Le campus universitaire se raccorde au réseau de chauffage urbain

Publiée le 26 avril 2022

Une centaine de bâtiments sera raccordée au réseau de chauffage urbain de la Métropole. L’opération permettra d’économiser plus de 5700 tonnes de CO2 par an.

Sur les 10 ans à venir, plus de 100 bâtiments abandonneront le chauffage au gaz et seront raccordés au réseau métropolitain.
Sur les 10 ans à venir, plus de 100 bâtiments abandonneront le chauffage au gaz et seront raccordés au réseau métropolitain. : Grenoble Alpes Métropole / Lucas Frangella
Sur les 10 ans à venir, plus de 100 bâtiments abandonneront le chauffage au gaz et seront raccordés au réseau métropolitain.

Le campus universitaire sera bientôt rattaché au réseau chaleur urbain de la Métropole. Pour accélérer la transition énergétique du territoire, l’Université Grenoble Alpes, la Métropole et la Compagnie de chauffage urbain viennent de lancer un vaste chantier de raccordement d’une centaine de bâtiments universitaires. S’étalant sur une dizaine d’années, cette opération permettra d’alimenter environ 400 000 m2 de salles, de bureaux, de laboratoires, d’équipements sportifs, de restaurants ou encore de résidences étudiantes.

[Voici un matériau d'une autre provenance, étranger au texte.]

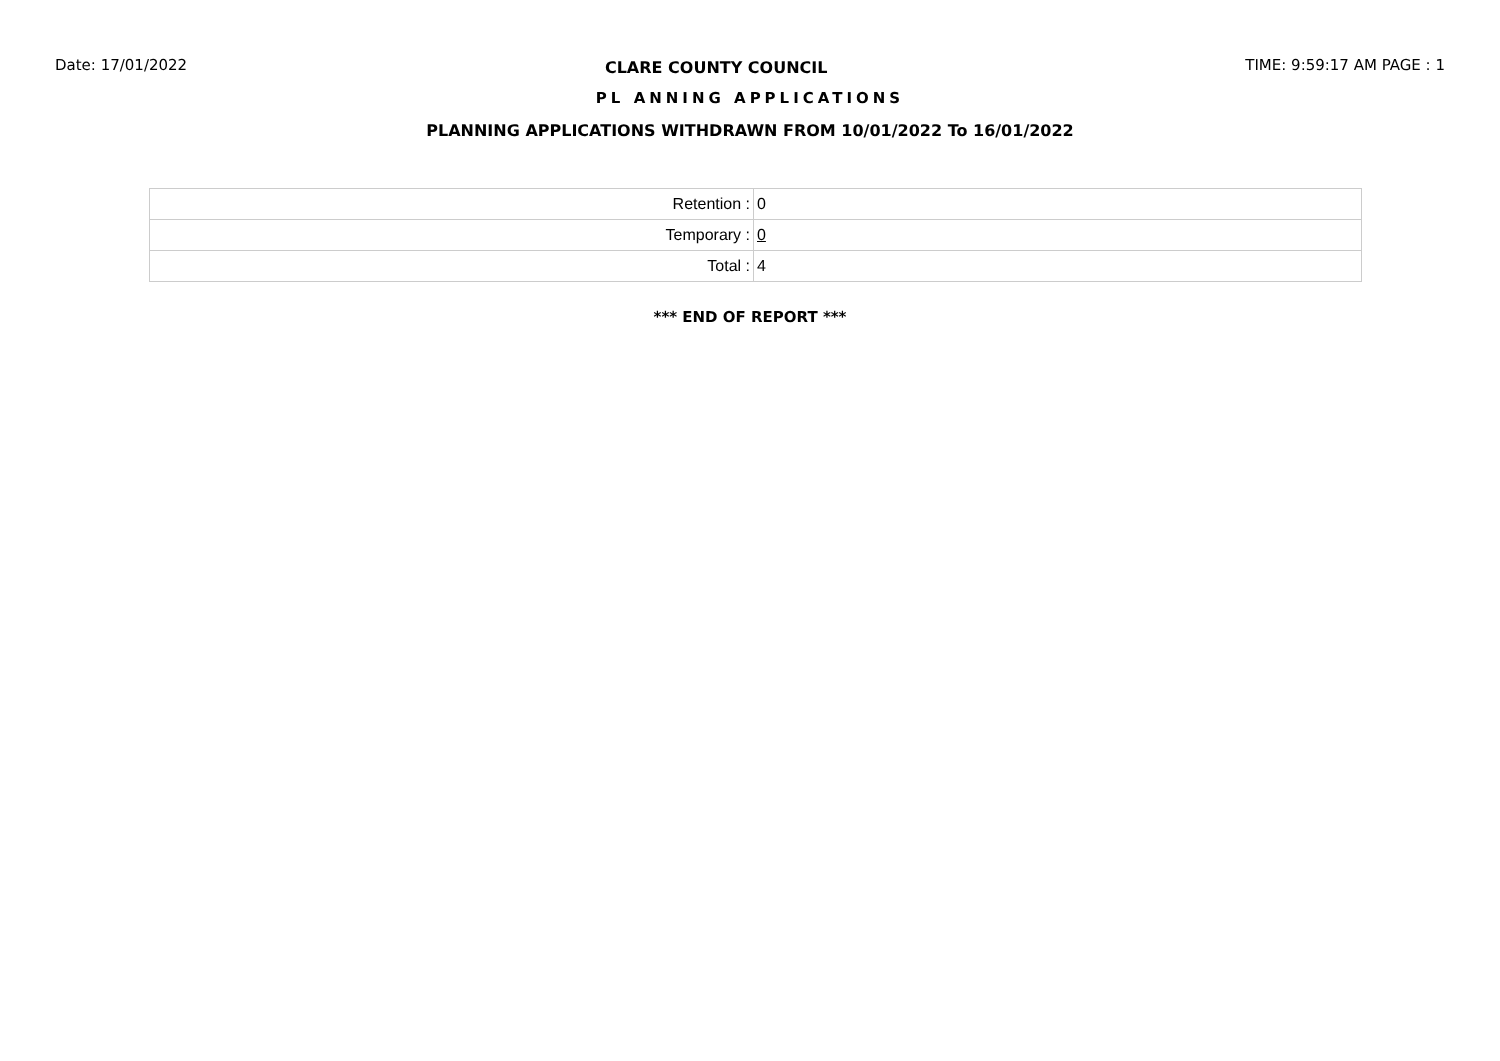Date: 17/01/2022 CLARE COUNTY COUNCIL TIME: 9:59:17 AM PAGE : 1
PL ANNING APPLICATIONS
PLANNING APPLICATIONS WITHDRAWN FROM 10/01/2022 To 16/01/2022
| Retention : | 0 |
| Temporary : | 0 |
| Total : | 4 |
*** END OF REPORT ***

Aujourd’hui, la majorité des bâtiments de l’université a été construite avant la réglementation thermique de 2012. Ils sont donc peu ou mal isolés. Surtout, ils sont encore chauffés au gaz, une énergie fossile polluante. « Ce raccordement est un jalon important dans la lutte contre le dérèglement climatique », a souligné Yassin Lakhnech, président de l’UGA. L’objectif de ce grand raccordement est de diviser par trois puis quatre les émissions de CO2 du campus.

Quand 1kWh de chauffage au gaz émet 205 g de CO2, le même kWh alimenté par le chauffage urbain métropolitain ne pèse plus que 58 g de CO2. Les émissions de CO2 du campus universitaire devraient donc passer de 7590 tonnes par an actuellement à 1860 tonnes par an d’ici dix ans, soit une économie de 5720 tonnes. C’est l’équivalent de plus de 29 millions de km parcourus en voiture ! « Le réseau de chaleur urbain notre pépite à tous que nous faisons grandir et verdir année après année », a déclaré Christophe Ferrari, président de Grenoble Alpes Métropole.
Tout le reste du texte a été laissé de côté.